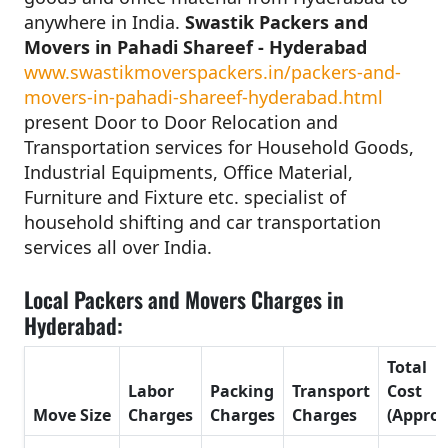
anywhere in India.
Swastik Packers and
Movers in Pahadi Shareef - Hyderabad
www.swastikmoverspackers.in/packers-and-
movers-in-pahadi-shareef-hyderabad.html
present Door to Door Relocation and
Transportation services for Household Goods,
Industrial Equipments, Office Material,
Furniture and Fixture etc. specialist of
household shifting and car transportation
services all over India.
Local Packers and Movers Charges in
Hyderabad:
Total
Labor
Packing
Transport
Cost
Move Size
Charges
Charges
Charges
(Approx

============================================================

- [TASK DETAILS]: Convert every line of text in the records above into a JSON list of strings, one string per line, with blank lines skipped. Leave the pictures out of the list.

- [ANSWER SPACE]:
[
  "anywhere in India.",
  "Swastik Packers and",
  "Movers in Pahadi Shareef - Hyderabad",
  "www.swastikmoverspackers.in/packers-and-",
  "movers-in-pahadi-shareef-hyderabad.html",
  "present Door to Door Relocation and",
  "Transportation services for Household Goods,",
  "Industrial Equipments, Office Material,",
  "Furniture and Fixture etc. specialist of",
  "household shifting and car transportation",
  "services all over India.",
  "Local Packers and Movers Charges in",
  "Hyderabad:",
  "Total",
  "Labor",
  "Packing",
  "Transport",
  "Cost",
  "Move Size",
  "Charges",
  "Charges",
  "Charges",
  "(Approx"
]